For every Super Mario, Call of Duty, and Street Fighter that is held up as a top seller and replayed over and over again, there are many sad stories of games that not only didn't crack the sales charts, but didn't even have a shot at the big time. These are games that for one reason or another failed to make it to stores and are instead remembered as intriguing mysteries. You know what people say about wanting things you can't have. 1UP has a pair of features that chronicle some of these titles that are missing in action. Some games on the list are recent cancelations like Namco's Frame City Killer, others are legendary Nintendo leaks such as Star Fox 2, projects like Mega Man Legends 3 have been metaphorical knives in the chest of the fan community, and some are far more obscure such as the story of Ultimate Journey. This lost Bandai product for the Nintendo Entertainment System fell down the memory hole over twenty years ago, but there's still hope that it may resurface someday.

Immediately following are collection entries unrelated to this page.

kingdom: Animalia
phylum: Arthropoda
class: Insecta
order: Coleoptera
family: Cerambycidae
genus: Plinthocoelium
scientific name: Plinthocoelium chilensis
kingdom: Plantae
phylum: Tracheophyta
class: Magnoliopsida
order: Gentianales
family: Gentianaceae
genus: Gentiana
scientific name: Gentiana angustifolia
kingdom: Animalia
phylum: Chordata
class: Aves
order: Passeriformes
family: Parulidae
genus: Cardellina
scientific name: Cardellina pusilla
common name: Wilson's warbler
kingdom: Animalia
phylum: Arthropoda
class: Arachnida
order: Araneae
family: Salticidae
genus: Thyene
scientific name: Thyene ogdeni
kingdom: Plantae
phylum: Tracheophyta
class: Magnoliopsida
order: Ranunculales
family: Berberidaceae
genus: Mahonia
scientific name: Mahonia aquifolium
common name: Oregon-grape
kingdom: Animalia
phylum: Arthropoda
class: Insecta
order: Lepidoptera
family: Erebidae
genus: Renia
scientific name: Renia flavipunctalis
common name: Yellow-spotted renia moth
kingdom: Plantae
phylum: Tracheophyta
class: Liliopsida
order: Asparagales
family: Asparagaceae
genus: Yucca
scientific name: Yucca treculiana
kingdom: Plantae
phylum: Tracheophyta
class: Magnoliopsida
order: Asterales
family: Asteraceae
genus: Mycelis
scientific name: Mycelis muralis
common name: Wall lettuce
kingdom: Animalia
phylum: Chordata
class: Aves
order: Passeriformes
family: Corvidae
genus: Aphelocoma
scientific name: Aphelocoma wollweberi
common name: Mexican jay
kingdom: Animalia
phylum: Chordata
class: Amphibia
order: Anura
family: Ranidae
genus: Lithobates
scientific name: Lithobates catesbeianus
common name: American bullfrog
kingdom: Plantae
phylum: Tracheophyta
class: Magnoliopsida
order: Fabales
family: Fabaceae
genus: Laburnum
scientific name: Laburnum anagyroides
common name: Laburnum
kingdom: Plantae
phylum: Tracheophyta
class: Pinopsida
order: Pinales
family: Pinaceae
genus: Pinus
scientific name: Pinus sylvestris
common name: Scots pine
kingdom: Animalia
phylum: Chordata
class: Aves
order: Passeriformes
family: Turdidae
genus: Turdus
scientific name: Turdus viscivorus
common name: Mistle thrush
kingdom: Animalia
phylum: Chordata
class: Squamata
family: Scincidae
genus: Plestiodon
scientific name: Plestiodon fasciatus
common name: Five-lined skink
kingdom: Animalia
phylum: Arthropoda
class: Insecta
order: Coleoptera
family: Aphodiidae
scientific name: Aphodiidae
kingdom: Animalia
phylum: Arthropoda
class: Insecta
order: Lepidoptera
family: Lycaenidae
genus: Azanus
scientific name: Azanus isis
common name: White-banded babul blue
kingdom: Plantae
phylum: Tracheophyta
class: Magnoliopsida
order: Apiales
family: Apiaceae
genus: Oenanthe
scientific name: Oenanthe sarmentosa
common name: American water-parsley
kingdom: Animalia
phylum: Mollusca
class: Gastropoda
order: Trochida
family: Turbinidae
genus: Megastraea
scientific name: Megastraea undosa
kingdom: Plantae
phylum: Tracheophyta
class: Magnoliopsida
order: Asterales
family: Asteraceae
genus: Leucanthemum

Among those fortunate enough to play Ultimate Journey was David Siller, the Electronic Gaming Monthly editor who devised the persona of Sushi-X. Siller went on to create Aero the Acro-bat at Sunsoft and Maximo at Capcom, but during his EGM tenure he was introduced to Bandai's new action-platformer. According to Siller, Ultimate Journey was the creation of Bandai of America employee Dan MacArthur, who submitted the concept and character sketches to Bandai's higher-ups. The company's Japanese branch then contracted a developer to turn the idea into a full NES game. It was not an uncommon arrangement, and a similar one led to Irem of America's Drew Maniscalco creating Ninja Baseball Bat Man a few years later.
Yet Ultimate Journey never materialized, leaving behind a few confused fans of NES action games. Evidently aimed at North American audiences, the game wasn't released in Japan. While it was apparently finished to the point where Bandai allowed it to be reviewed by magazines, it's possible the project wasn't sewn up entirely. For one thing, there's a curious lack of any Ultimate Journey advertisements in gaming magazines circa 1991.
If time and community tenacity have taught me anything, it's that any worthwhile lost game that's floating around out there somewhere in the underground will eventually resurface. Ultimate Journey is hardly the only NES game that dropped off the face of the Earth at the last minute. Capcom's The California Raisins: The Grape Escape suffered a similar downfall and it turned up several years ago for the community to enjoy and dissect. Seta's Bio Force Ape is alive and well now in the hands of a collector. Remember what happened to Squashed? Then there's Nintendo's own original version of EarthBound that was localized for North America and canceled; we all know how that ended up. So take heart, potential fans of Ultimate Journey and games like it. You may yet be able to play it someday.